Wir feiern ein Weihnachten, welches absurder nicht sein könnte. Ein Kind wird geboren, der Heiland, mit dessen Vater er selbst und der heilige Geist eine unauflösliche Einheit darstellen. Am Kreuze verliert er es zwar, bleibt aber dennoch Schöpfer des Lebens. Vater, Sohn und Heiliger Geist sind alles in einem und auch das Ganze in Allem.

Dieses offenbare Paradoxon ist erstaunlicherweise aber für unsere Existenz sinnstiftend, egal welcher Religion wir als Menschen angehören oder uns gar als Agnostiker bezeichnen. Stets findet eine Rückkopplung in einen Raum jenseits des Offensichtlichen statt. Geschichtlich und gegenwärtig gibt es zwar keine Einheitlichkeit der Benennung dieses Phänomens, aber selbst hochgeachtete Wissenschaftler halten parallele Erfahrungen für möglich und wir alle ahnen, dass es jenseits des Urknalls etwas gibt, das wissenschaftlich gesehen, eigentlich nicht sein kann, wir aber aus Gründen der eigenen Orientierung anerkennen müssen. Es dient der Absicherung unserer Existenz in dieser Welt. Es sollte uns nichts daran hindern, die ganze Schöpfungsgeschichte so wahrnehmungsmöglich, wie wir es zulassen, zu benennen.

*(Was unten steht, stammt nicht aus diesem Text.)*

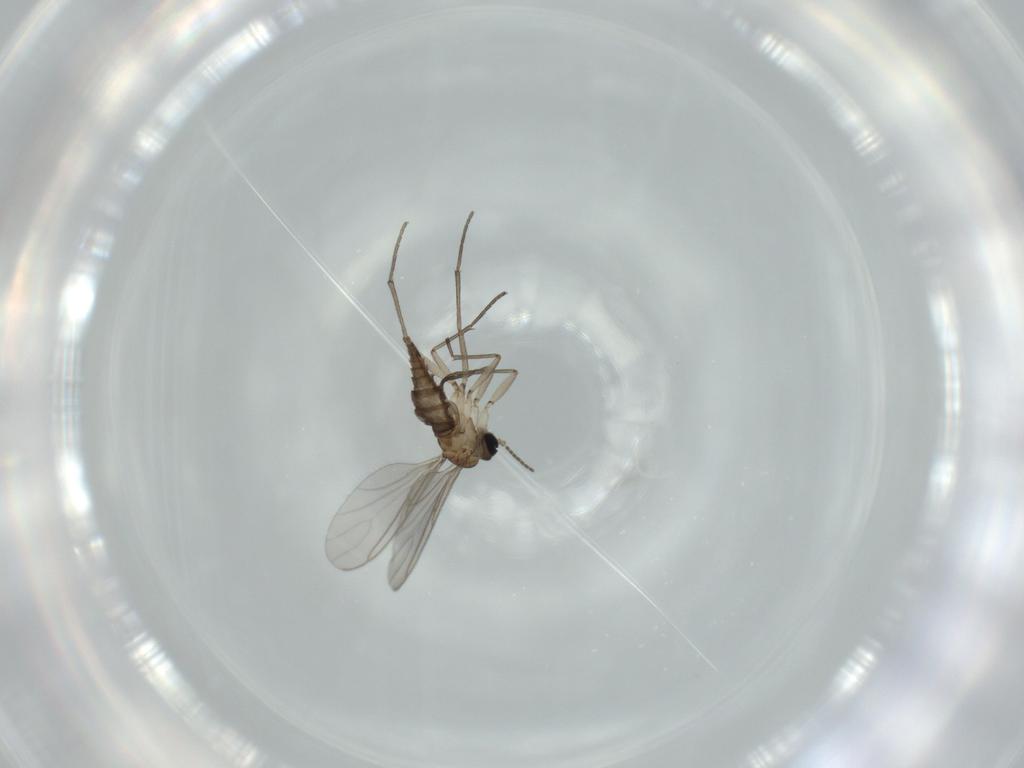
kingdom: Animalia
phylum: Arthropoda
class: Insecta
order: Diptera
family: Sciaridae
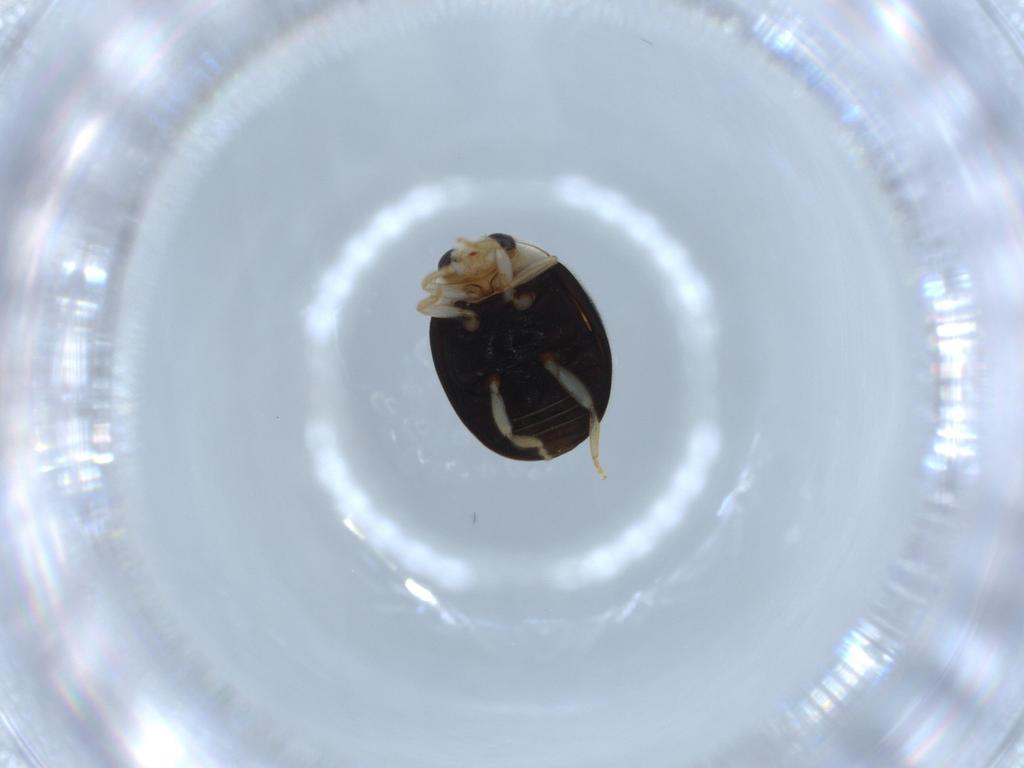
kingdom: Animalia
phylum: Arthropoda
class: Insecta
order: Coleoptera
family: Coccinellidae
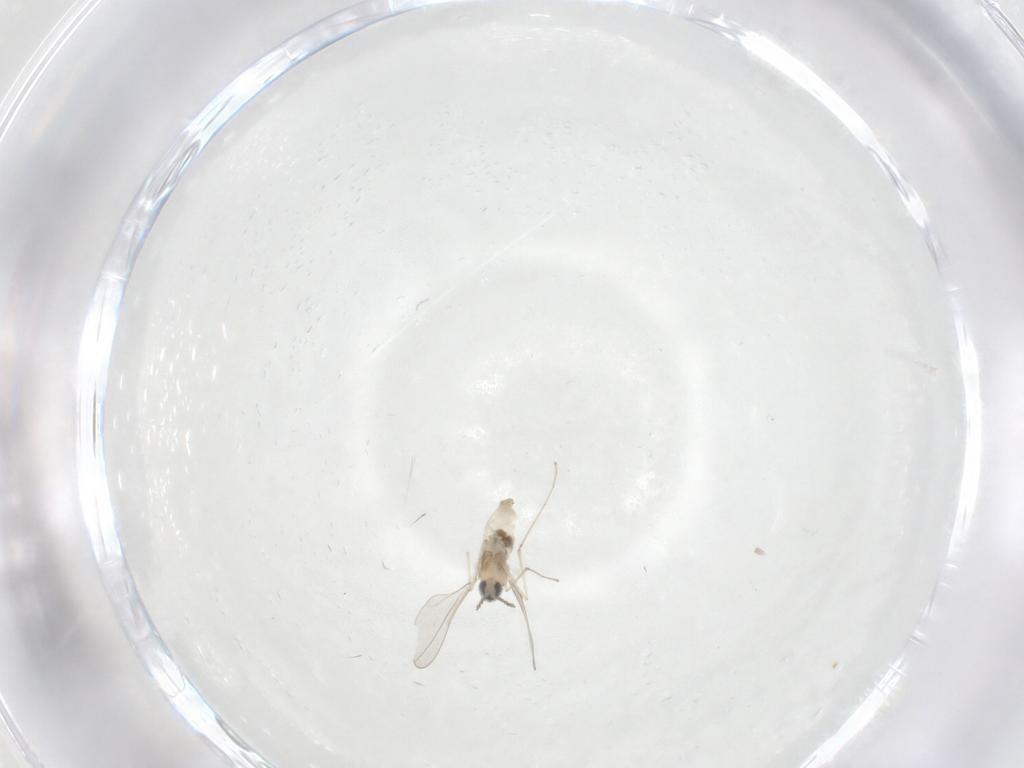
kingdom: Animalia
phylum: Arthropoda
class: Insecta
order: Diptera
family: Cecidomyiidae
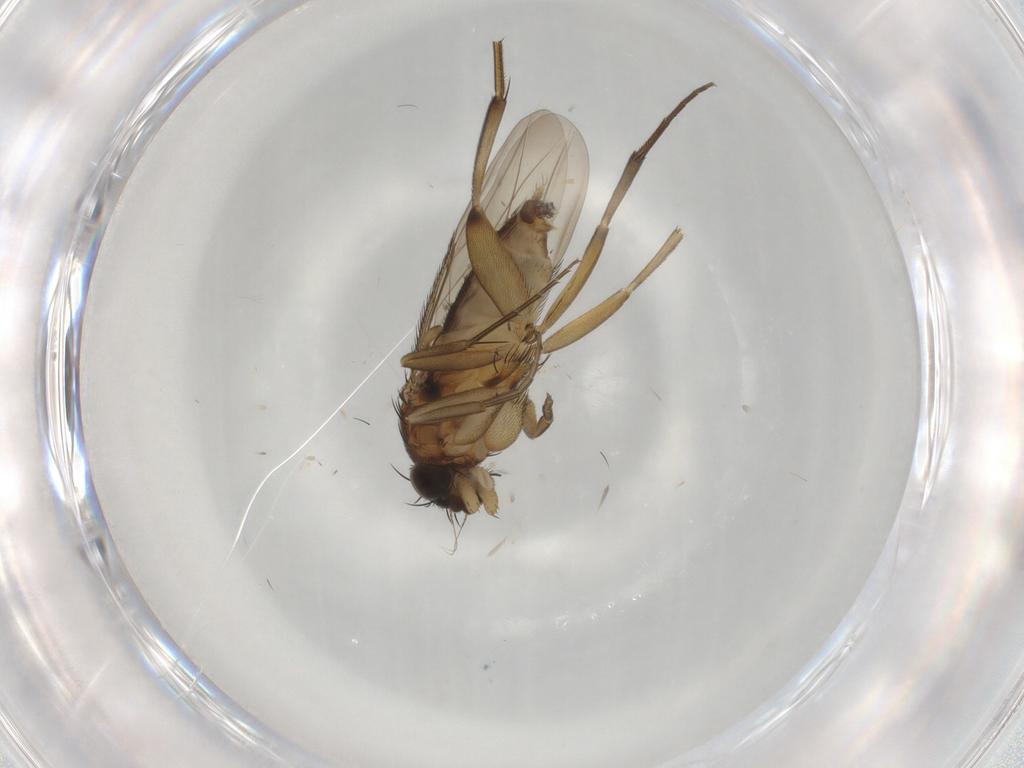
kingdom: Animalia
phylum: Arthropoda
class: Insecta
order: Diptera
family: Phoridae
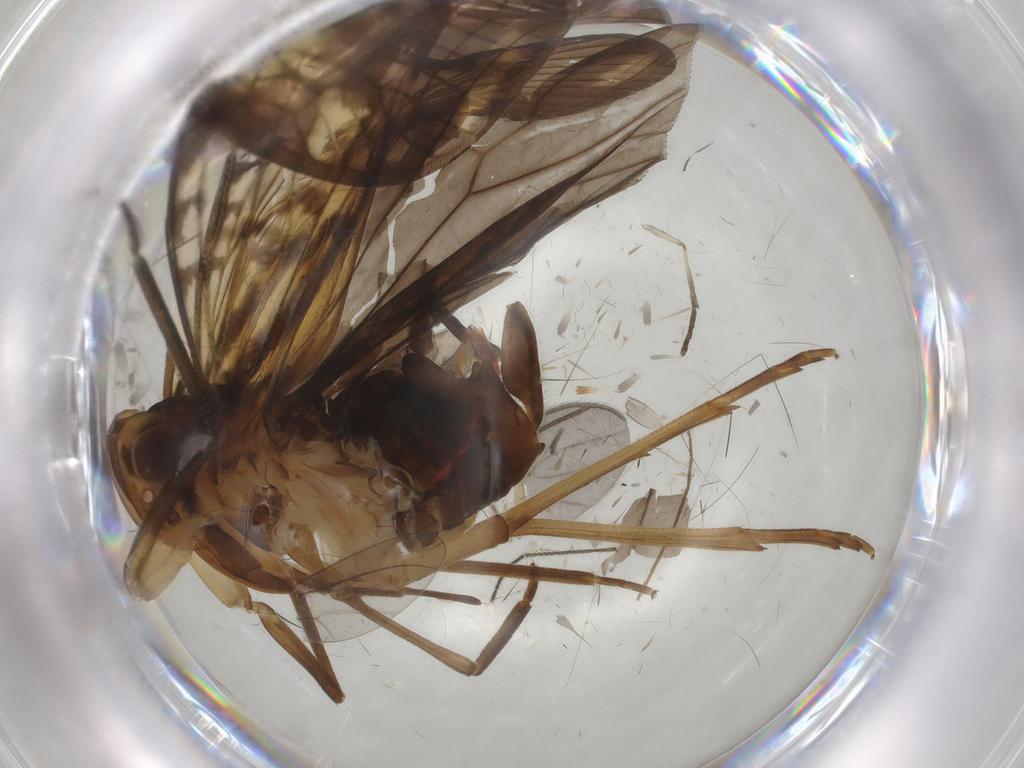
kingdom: Animalia
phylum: Arthropoda
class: Insecta
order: Hemiptera
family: Cixiidae
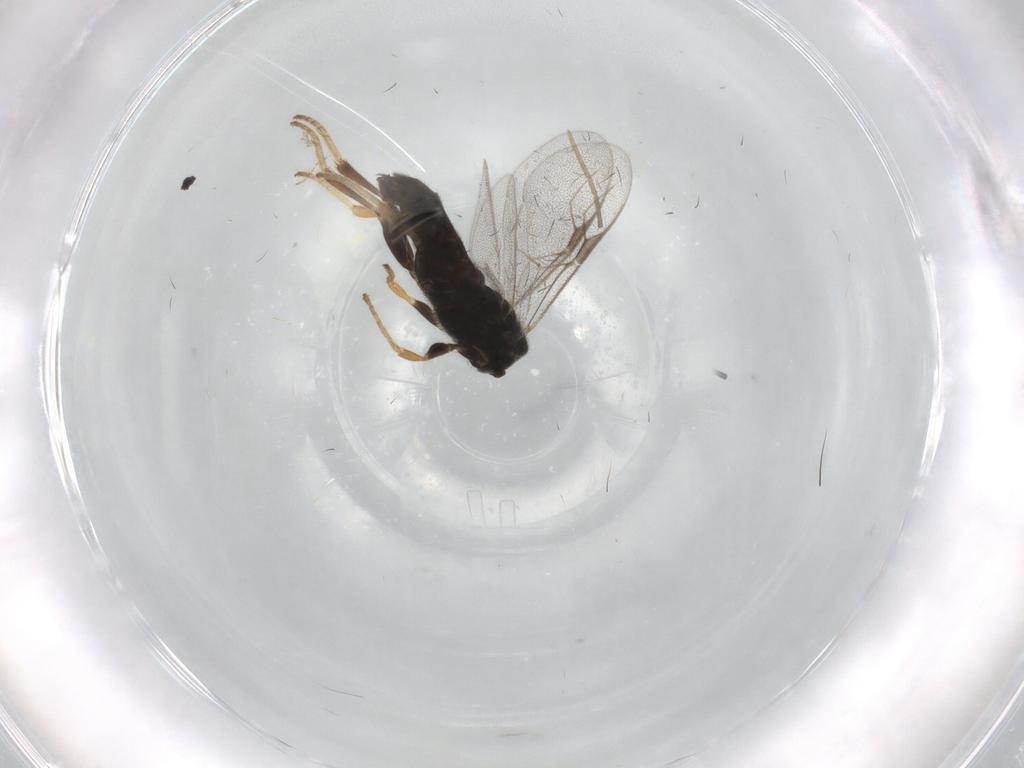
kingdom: Animalia
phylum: Arthropoda
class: Insecta
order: Hymenoptera
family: Dryinidae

Diese Benennung wird natürlich sehr subjektiv ausfallen müssen, da wir sie allenfalls durch deren Andeutungen erfahren, wir diese selbst durch Mutmaßungen ergänzen oder sogar trotzig unsere Festlegungen gerade aus dem Widerspruch zu angeblich gesicherten Erkenntnissen ableiten. Da unsere Ahnungen sich also nicht durch Redeweise verifizieren lassen, verteidigen wir unsere Behauptungen selbst als scheinbar gesicherte Erkenntnisse und schützen uns dadurch selbst vor dem Eingeständnis unserer Ahnungslosigkeit. Diese wühlt uns stetig auf, weil wir doch nicht von dem Versuch ablassen können, mittels Religion, Philosophie, Wissenschaft und Technik in Erklärungssphären vorzudringen, die es uns erlauben könnten, das Menschheitsrätsel zu lösen.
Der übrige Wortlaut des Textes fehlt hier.